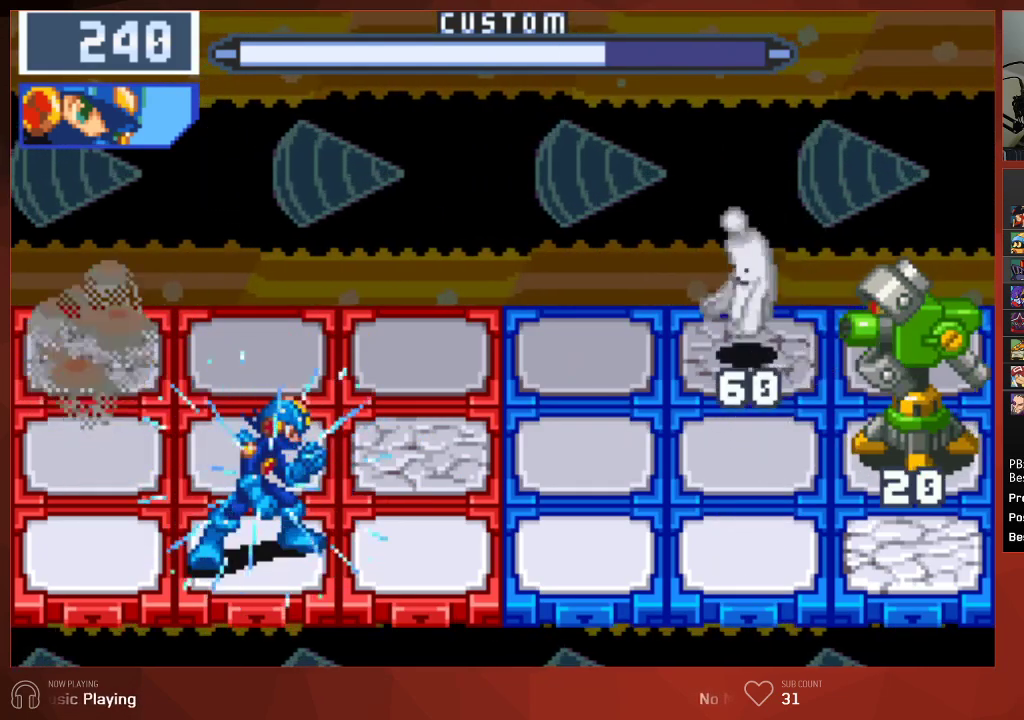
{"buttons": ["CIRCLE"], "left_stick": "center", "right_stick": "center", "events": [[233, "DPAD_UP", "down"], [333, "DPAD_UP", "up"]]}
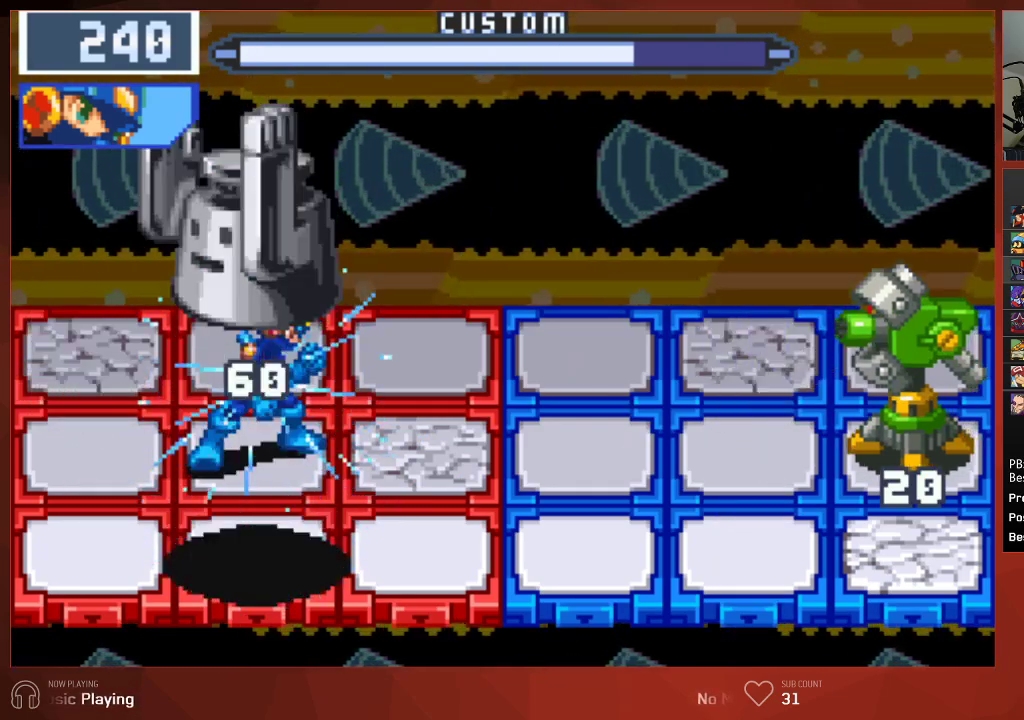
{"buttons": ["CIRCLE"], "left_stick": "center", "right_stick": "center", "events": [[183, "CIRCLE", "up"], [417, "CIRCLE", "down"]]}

------------------------------

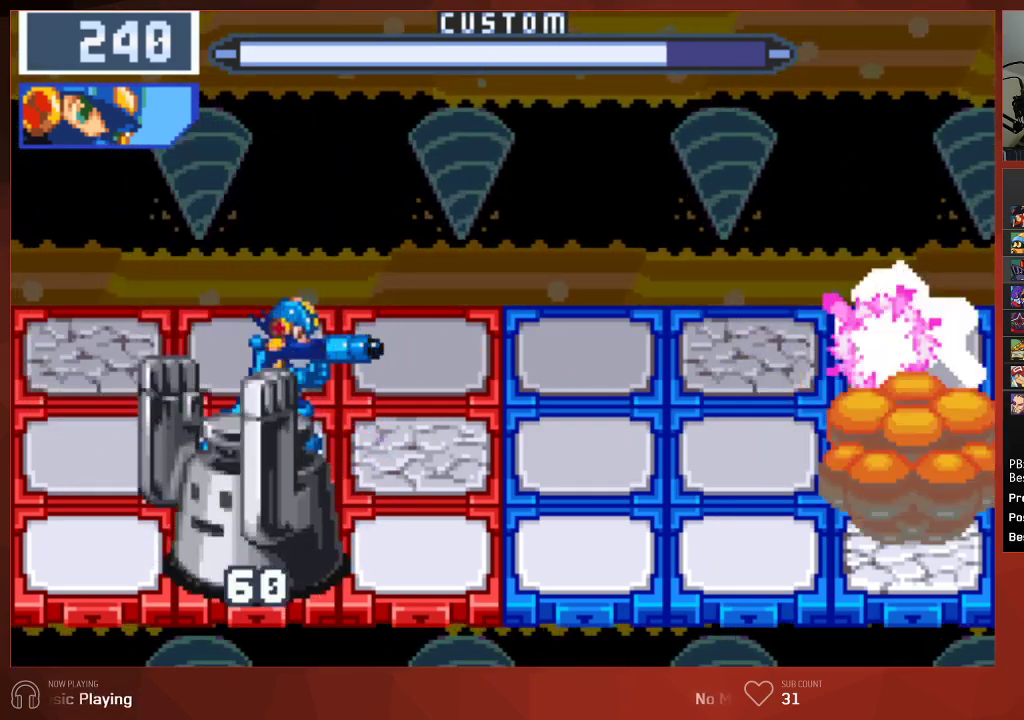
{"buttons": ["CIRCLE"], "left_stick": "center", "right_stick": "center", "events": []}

------------------------------

## Assignment
Going through the entries above, show each line that contains "down".

## Output for this exercise
{"buttons": ["CIRCLE"], "left_stick": "center", "right_stick": "center", "events": [[233, "DPAD_UP", "down"], [333, "DPAD_UP", "up"]]}
{"buttons": ["CIRCLE"], "left_stick": "center", "right_stick": "center", "events": [[183, "CIRCLE", "up"], [417, "CIRCLE", "down"]]}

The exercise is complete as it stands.